How to deal with similar labels with positions difference?

kfir7755 · March 23, 2024, 12:53am

I have 2 labels which are very similar, out of multiple labels for semantic segmentation task in computer vision. Their only difference are the location in the image. One of them is for the right part of the image and the second is for the left part.
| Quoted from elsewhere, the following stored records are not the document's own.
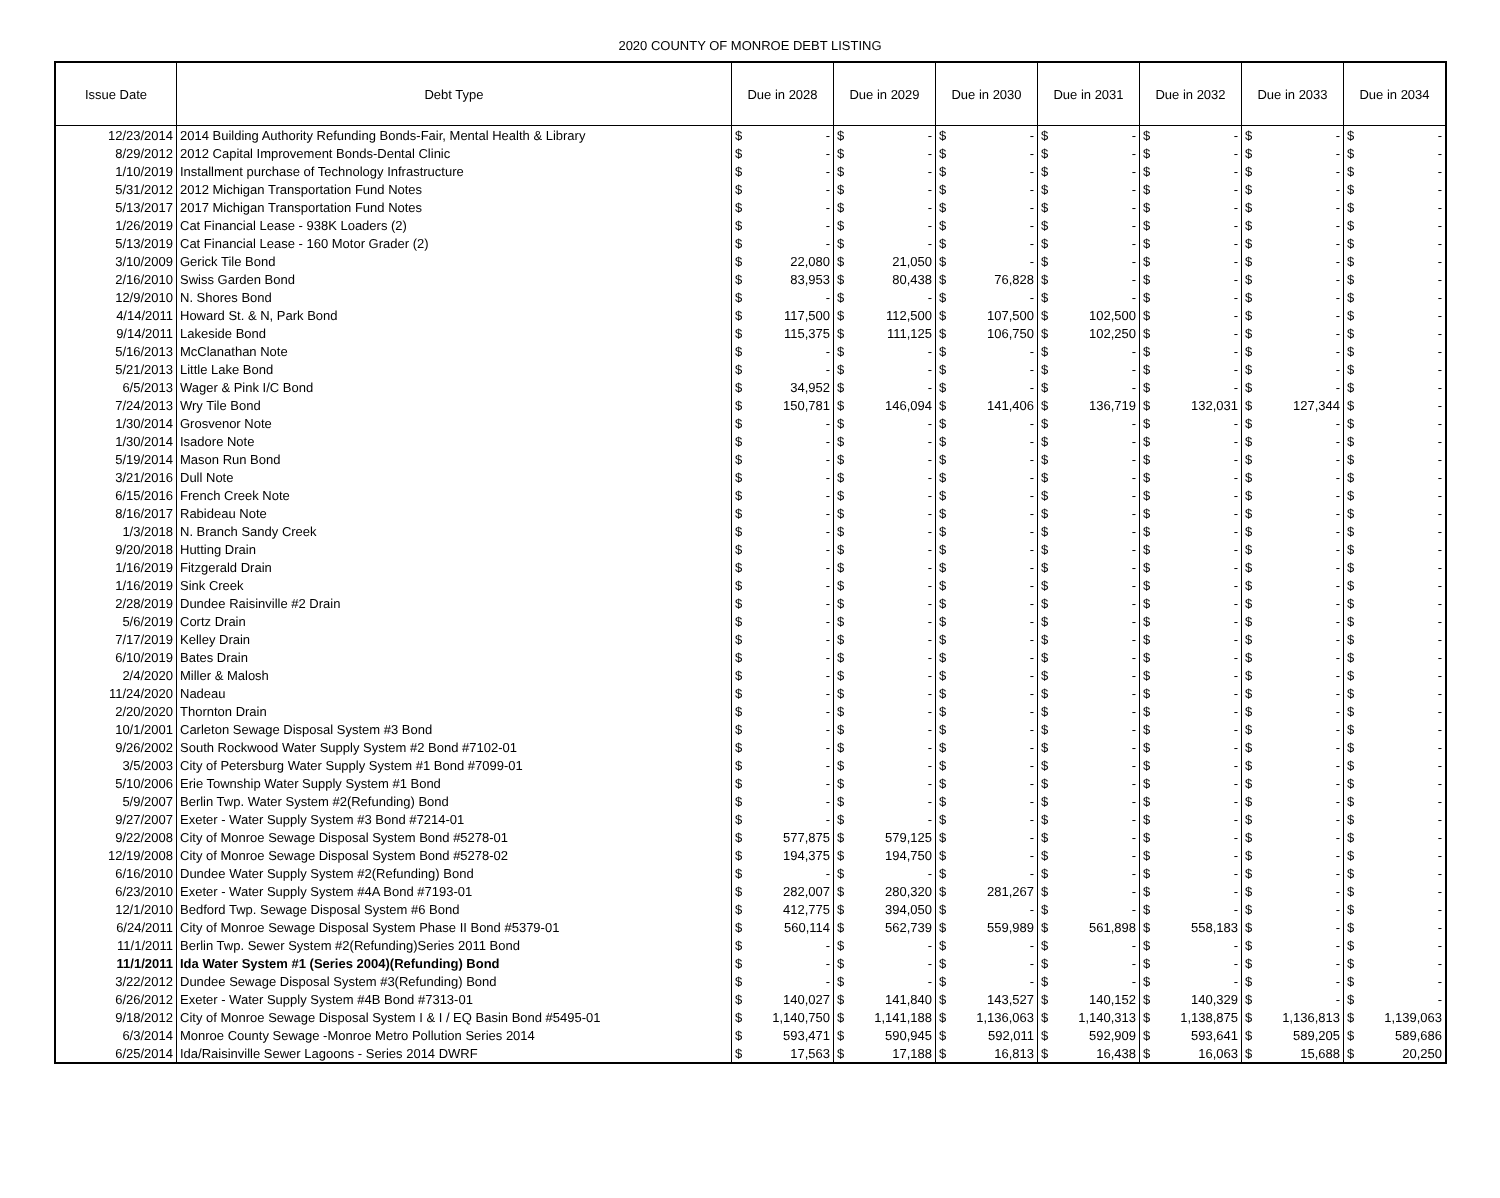2020 COUNTY OF MONROE DEBT LISTING
| Issue Date | Debt Type | Due in 2028 | | Due in 2029 | | Due in 2030 | | Due in 2031 | | Due in 2032 | | Due in 2033 | | Due in 2034 | |
| --- | --- | --- | --- | --- | --- | --- | --- | --- | --- | --- | --- | --- | --- | --- | --- |
| 12/23/2014 | 2014 Building Authority Refunding Bonds-Fair, Mental Health & Library | $ | - | $ | - | $ | - | $ | - | $ | - | $ | - | $ | - |
| 8/29/2012 | 2012 Capital Improvement Bonds-Dental Clinic | $ | - | $ | - | $ | - | $ | - | $ | - | $ | - | $ | - |
| 1/10/2019 | Installment purchase of Technology Infrastructure | $ | - | $ | - | $ | - | $ | - | $ | - | $ | - | $ | - |
| 5/31/2012 | 2012 Michigan Transportation Fund Notes | $ | - | $ | - | $ | - | $ | - | $ | - | $ | - | $ | - |
| 5/13/2017 | 2017 Michigan Transportation Fund Notes | $ | - | $ | - | $ | - | $ | - | $ | - | $ | - | $ | - |
| 1/26/2019 | Cat Financial Lease - 938K Loaders (2) | $ | - | $ | - | $ | - | $ | - | $ | - | $ | - | $ | - |
| 5/13/2019 | Cat Financial Lease - 160 Motor Grader (2) | $ | - | $ | - | $ | - | $ | - | $ | - | $ | - | $ | - |
| 3/10/2009 | Gerick Tile Bond | $ | 22,080 | $ | 21,050 | $ | - | $ | - | $ | - | $ | - | $ | - |
| 2/16/2010 | Swiss Garden Bond | $ | 83,953 | $ | 80,438 | $ | 76,828 | $ | - | $ | - | $ | - | $ | - |
| 12/9/2010 | N. Shores Bond | $ | - | $ | - | $ | - | $ | - | $ | - | $ | - | $ | - |
| 4/14/2011 | Howard St. & N, Park Bond | $ | 117,500 | $ | 112,500 | $ | 107,500 | $ | 102,500 | $ | - | $ | - | $ | - |
| 9/14/2011 | Lakeside Bond | $ | 115,375 | $ | 111,125 | $ | 106,750 | $ | 102,250 | $ | - | $ | - | $ | - |
| 5/16/2013 | McClanathan Note | $ | - | $ | - | $ | - | $ | - | $ | - | $ | - | $ | - |
| 5/21/2013 | Little Lake Bond | $ | - | $ | - | $ | - | $ | - | $ | - | $ | - | $ | - |
| 6/5/2013 | Wager & Pink I/C Bond | $ | 34,952 | $ | - | $ | - | $ | - | $ | - | $ | - | $ | - |
| 7/24/2013 | Wry Tile Bond | $ | 150,781 | $ | 146,094 | $ | 141,406 | $ | 136,719 | $ | 132,031 | $ | 127,344 | $ | - |
| 1/30/2014 | Grosvenor Note | $ | - | $ | - | $ | - | $ | - | $ | - | $ | - | $ | - |
| 1/30/2014 | Isadore Note | $ | - | $ | - | $ | - | $ | - | $ | - | $ | - | $ | - |
| 5/19/2014 | Mason Run Bond | $ | - | $ | - | $ | - | $ | - | $ | - | $ | - | $ | - |
| 3/21/2016 | Dull Note | $ | - | $ | - | $ | - | $ | - | $ | - | $ | - | $ | - |
| 6/15/2016 | French Creek Note | $ | - | $ | - | $ | - | $ | - | $ | - | $ | - | $ | - |
| 8/16/2017 | Rabideau Note | $ | - | $ | - | $ | - | $ | - | $ | - | $ | - | $ | - |
| 1/3/2018 | N. Branch Sandy Creek | $ | - | $ | - | $ | - | $ | - | $ | - | $ | - | $ | - |
| 9/20/2018 | Hutting Drain | $ | - | $ | - | $ | - | $ | - | $ | - | $ | - | $ | - |
| 1/16/2019 | Fitzgerald Drain | $ | - | $ | - | $ | - | $ | - | $ | - | $ | - | $ | - |
| 1/16/2019 | Sink Creek | $ | - | $ | - | $ | - | $ | - | $ | - | $ | - | $ | - |
| 2/28/2019 | Dundee Raisinville #2 Drain | $ | - | $ | - | $ | - | $ | - | $ | - | $ | - | $ | - |
| 5/6/2019 | Cortz Drain | $ | - | $ | - | $ | - | $ | - | $ | - | $ | - | $ | - |
| 7/17/2019 | Kelley Drain | $ | - | $ | - | $ | - | $ | - | $ | - | $ | - | $ | - |
| 6/10/2019 | Bates Drain | $ | - | $ | - | $ | - | $ | - | $ | - | $ | - | $ | - |
| 2/4/2020 | Miller & Malosh | $ | - | $ | - | $ | - | $ | - | $ | - | $ | - | $ | - |
| 11/24/2020 | Nadeau | $ | - | $ | - | $ | - | $ | - | $ | - | $ | - | $ | - |
| 2/20/2020 | Thornton Drain | $ | - | $ | - | $ | - | $ | - | $ | - | $ | - | $ | - |
| 10/1/2001 | Carleton Sewage Disposal System #3 Bond | $ | - | $ | - | $ | - | $ | - | $ | - | $ | - | $ | - |
| 9/26/2002 | South Rockwood Water Supply System #2 Bond #7102-01 | $ | - | $ | - | $ | - | $ | - | $ | - | $ | - | $ | - |
| 3/5/2003 | City of Petersburg Water Supply System #1 Bond #7099-01 | $ | - | $ | - | $ | - | $ | - | $ | - | $ | - | $ | - |
| 5/10/2006 | Erie Township Water Supply System #1 Bond | $ | - | $ | - | $ | - | $ | - | $ | - | $ | - | $ | - |
| 5/9/2007 | Berlin Twp. Water System #2(Refunding) Bond | $ | - | $ | - | $ | - | $ | - | $ | - | $ | - | $ | - |
| 9/27/2007 | Exeter - Water Supply System #3 Bond #7214-01 | $ | - | $ | - | $ | - | $ | - | $ | - | $ | - | $ | - |
| 9/22/2008 | City of Monroe Sewage Disposal System Bond #5278-01 | $ | 577,875 | $ | 579,125 | $ | - | $ | - | $ | - | $ | - | $ | - |
| 12/19/2008 | City of Monroe Sewage Disposal System Bond #5278-02 | $ | 194,375 | $ | 194,750 | $ | - | $ | - | $ | - | $ | - | $ | - |
| 6/16/2010 | Dundee Water Supply System #2(Refunding) Bond | $ | - | $ | - | $ | - | $ | - | $ | - | $ | - | $ | - |
| 6/23/2010 | Exeter - Water Supply System #4A Bond #7193-01 | $ | 282,007 | $ | 280,320 | $ | 281,267 | $ | - | $ | - | $ | - | $ | - |
| 12/1/2010 | Bedford Twp. Sewage Disposal System #6 Bond | $ | 412,775 | $ | 394,050 | $ | - | $ | - | $ | - | $ | - | $ | - |
| 6/24/2011 | City of Monroe Sewage Disposal System Phase II Bond #5379-01 | $ | 560,114 | $ | 562,739 | $ | 559,989 | $ | 561,898 | $ | 558,183 | $ | - | $ | - |
| 11/1/2011 | Berlin Twp. Sewer System #2(Refunding)Series 2011 Bond | $ | - | $ | - | $ | - | $ | - | $ | - | $ | - | $ | - |
| 11/1/2011 | Ida Water System #1 (Series 2004)(Refunding) Bond | $ | - | $ | - | $ | - | $ | - | $ | - | $ | - | $ | - |
| 3/22/2012 | Dundee Sewage Disposal System #3(Refunding) Bond | $ | - | $ | - | $ | - | $ | - | $ | - | $ | - | $ | - |
| 6/26/2012 | Exeter - Water Supply System #4B Bond #7313-01 | $ | 140,027 | $ | 141,840 | $ | 143,527 | $ | 140,152 | $ | 140,329 | $ | - | $ | - |
| 9/18/2012 | City of Monroe Sewage Disposal System I & I / EQ Basin Bond #5495-01 | $ | 1,140,750 | $ | 1,141,188 | $ | 1,136,063 | $ | 1,140,313 | $ | 1,138,875 | $ | 1,136,813 | $ | 1,139,063 |
| 6/3/2014 | Monroe County Sewage -Monroe Metro Pollution Series 2014 | $ | 593,471 | $ | 590,945 | $ | 592,011 | $ | 592,909 | $ | 593,641 | $ | 589,205 | $ | 589,686 |
| 6/25/2014 | Ida/Raisinville Sewer Lagoons - Series 2014 DWRF | $ | 17,563 | $ | 17,188 | $ | 16,813 | $ | 16,438 | $ | 16,063 | $ | 15,688 | $ | 20,250 |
You can think of it as an image with two almost identical vertical lines, the one in the left gets label 1 and the line in the right gets label 2.
How can I preserve the advantages of using convolutional layers instead of Linear layers but getting the positional info from linear layer that you can’t get from convolution.

Currently all I get is overfit for the train in this case but in validation it classifies poorly between those classes (since it is almost impossible to be learned without positional knowledge).
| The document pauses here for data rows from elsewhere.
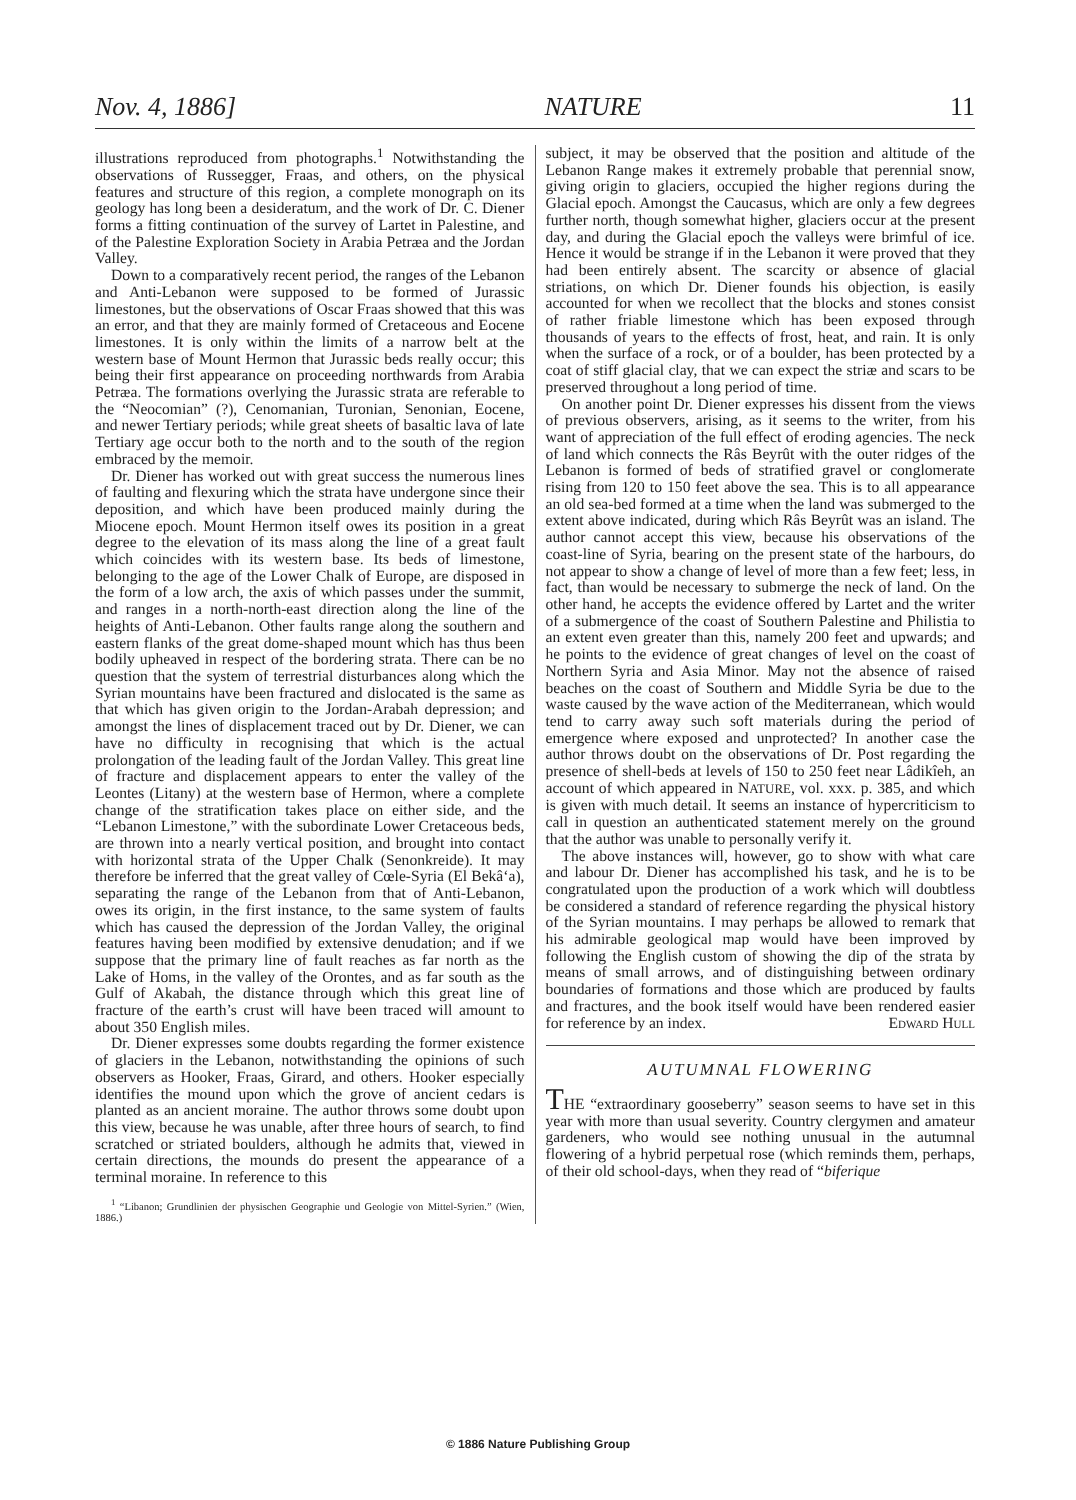Nov. 4, 1886] NATURE 11
illustrations reproduced from photographs.<sup>1</sup> Notwithstanding the observations of Russegger, Fraas, and others, on the physical features and structure of this region, a complete monograph on its geology has long been a desideratum, and the work of Dr. C. Diener forms a fitting continuation of the survey of Lartet in Palestine, and of the Palestine Exploration Society in Arabia Petræa and the Jordan Valley.
Down to a comparatively recent period, the ranges of the Lebanon and Anti-Lebanon were supposed to be formed of Jurassic limestones, but the observations of Oscar Fraas showed that this was an error, and that they are mainly formed of Cretaceous and Eocene limestones. It is only within the limits of a narrow belt at the western base of Mount Hermon that Jurassic beds really occur; this being their first appearance on proceeding northwards from Arabia Petræa. The formations overlying the Jurassic strata are referable to the “Neocomian” (?), Cenomanian, Turonian, Senonian, Eocene, and newer Tertiary periods; while great sheets of basaltic lava of late Tertiary age occur both to the north and to the south of the region embraced by the memoir.
Dr. Diener has worked out with great success the numerous lines of faulting and flexuring which the strata have undergone since their deposition, and which have been produced mainly during the Miocene epoch. Mount Hermon itself owes its position in a great degree to the elevation of its mass along the line of a great fault which coincides with its western base. Its beds of limestone, belonging to the age of the Lower Chalk of Europe, are disposed in the form of a low arch, the axis of which passes under the summit, and ranges in a north-north-east direction along the line of the heights of Anti-Lebanon. Other faults range along the southern and eastern flanks of the great dome-shaped mount which has thus been bodily upheaved in respect of the bordering strata. There can be no question that the system of terrestrial disturbances along which the Syrian mountains have been fractured and dislocated is the same as that which has given origin to the Jordan-Arabah depression; and amongst the lines of displacement traced out by Dr. Diener, we can have no difficulty in recognising that which is the actual prolongation of the leading fault of the Jordan Valley. This great line of fracture and displacement appears to enter the valley of the Leontes (Litany) at the western base of Hermon, where a complete change of the stratification takes place on either side, and the “Lebanon Limestone,” with the subordinate Lower Cretaceous beds, are thrown into a nearly vertical position, and brought into contact with horizontal strata of the Upper Chalk (Senonkreide). It may therefore be inferred that the great valley of Cœle-Syria (El Bekâ‘a), separating the range of the Lebanon from that of Anti-Lebanon, owes its origin, in the first instance, to the same system of faults which has caused the depression of the Jordan Valley, the original features having been modified by extensive denudation; and if we suppose that the primary line of fault reaches as far north as the Lake of Homs, in the valley of the Orontes, and as far south as the Gulf of Akabah, the distance through which this great line of fracture of the earth’s crust will have been traced will amount to about 350 English miles.
Dr. Diener expresses some doubts regarding the former existence of glaciers in the Lebanon, notwithstanding the opinions of such observers as Hooker, Fraas, Girard, and others. Hooker especially identifies the mound upon which the grove of ancient cedars is planted as an ancient moraine. The author throws some doubt upon this view, because he was unable, after three hours of search, to find scratched or striated boulders, although he admits that, viewed in certain directions, the mounds do present the appearance of a terminal moraine. In reference to this
<sup>1</sup> “Libanon; Grundlinien der physischen Geographie und Geologie von Mittel-Syrien.” (Wien, 1886.)
subject, it may be observed that the position and altitude of the Lebanon Range makes it extremely probable that perennial snow, giving origin to glaciers, occupied the higher regions during the Glacial epoch. Amongst the Caucasus, which are only a few degrees further north, though somewhat higher, glaciers occur at the present day, and during the Glacial epoch the valleys were brimful of ice. Hence it would be strange if in the Lebanon it were proved that they had been entirely absent. The scarcity or absence of glacial striations, on which Dr. Diener founds his objection, is easily accounted for when we recollect that the blocks and stones consist of rather friable limestone which has been exposed through thousands of years to the effects of frost, heat, and rain. It is only when the surface of a rock, or of a boulder, has been protected by a coat of stiff glacial clay, that we can expect the striæ and scars to be preserved throughout a long period of time.
On another point Dr. Diener expresses his dissent from the views of previous observers, arising, as it seems to the writer, from his want of appreciation of the full effect of eroding agencies. The neck of land which connects the Râs Beyrût with the outer ridges of the Lebanon is formed of beds of stratified gravel or conglomerate rising from 120 to 150 feet above the sea. This is to all appearance an old sea-bed formed at a time when the land was submerged to the extent above indicated, during which Râs Beyrût was an island. The author cannot accept this view, because his observations of the coast-line of Syria, bearing on the present state of the harbours, do not appear to show a change of level of more than a few feet; less, in fact, than would be necessary to submerge the neck of land. On the other hand, he accepts the evidence offered by Lartet and the writer of a submergence of the coast of Southern Palestine and Philistia to an extent even greater than this, namely 200 feet and upwards; and he points to the evidence of great changes of level on the coast of Northern Syria and Asia Minor. May not the absence of raised beaches on the coast of Southern and Middle Syria be due to the waste caused by the wave action of the Mediterranean, which would tend to carry away such soft materials during the period of emergence where exposed and unprotected? In another case the author throws doubt on the observations of Dr. Post regarding the presence of shell-beds at levels of 150 to 250 feet near Lâdikîeh, an account of which appeared in NATURE, vol. xxx. p. 385, and which is given with much detail. It seems an instance of hypercriticism to call in question an authenticated statement merely on the ground that the author was unable to personally verify it.
The above instances will, however, go to show with what care and labour Dr. Diener has accomplished his task, and he is to be congratulated upon the production of a work which will doubtless be considered a standard of reference regarding the physical history of the Syrian mountains. I may perhaps be allowed to remark that his admirable geological map would have been improved by following the English custom of showing the dip of the strata by means of small arrows, and of distinguishing between ordinary boundaries of formations and those which are produced by faults and fractures, and the book itself would have been rendered easier for reference by an index. Edward Hull
AUTUMNAL FLOWERING
THE “extraordinary gooseberry” season seems to have set in this year with more than usual severity. Country clergymen and amateur gardeners, who would see nothing unusual in the autumnal flowering of a hybrid perpetual rose (which reminds them, perhaps, of their old school-days, when they read of “biferique
© 1886 Nature Publishing Group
I thought about getting up with hard coding positional info to the images, something similar to how the positional info was added to the transformer in NLP but it’s more complicated than in NLP.

I also thought about using some kind of Fully Connected Classifier for each pixel (where the pixel location, given by row or column gives the positional indexing) but I don’t know how it can be used effectively in the model training.

Any ideas?
Thank you in advance and any attempt to help will be highly appreciated

KFrank · March 23, 2024, 3:26pm

Hi Kfir!

This seems like the right way to go. It might be as easy as adding a channel
to your input image that is just the x coordinate of each given pixel. (You
could also add a second y-coordinate channel to your image, if that would
have any relevance to your use case.)

(You don’t say what model you’re using, but I think such a scheme could work
very with a fully-convolutional semantic-segmentation model, such as U-Net.)

Best.

K. Frank

kfir7755 · March 23, 2024, 5:30pm

Thank you Frank, definitely worth a try.
I’m indeed using U-Net as you suggested

KFrank · March 23, 2024, 9:20pm

Hi Kfir!

Depending of the “field of view” of your U-Net and how far your left-side,
right-side vertical lines are from the edges of your images, your U-Net may
well not have any way of knowing that a vertical-line pixel is near either the
left side or the right side of the image. So adding the location information
as an additional channel might, indeed, be necessary.

(“Normalizing” the location to run from -1.0 on the left to 1.0 on the right,
with 0.0 in the middle, might make your training a little smoother when first
starting out.)

Best.

K. Frank

kfir7755 · March 23, 2024, 9:36pm

100% agree with you. I’ve done it by the following function:

def create_grad(shape):
    # Generate linearly spaced values from -1 to 1 based on width
    width_values = torch.linspace(-1, 1, steps=shape[2])

    # Create the 3D tensor filled with width values
    image = width_values.unsqueeze(0).expand(*shape).contiguous()

    return image.unsqueeze(0)

BTW I’m using 3D U-Net so I don’t know how it will do work for 2D. In my case I wanted the gradient to go in the 3rd dim so it works as I wanted. It returns the image with the wanted “gradient” to be added and another dim for the channel so it will be easy to concatenate it during forward pass.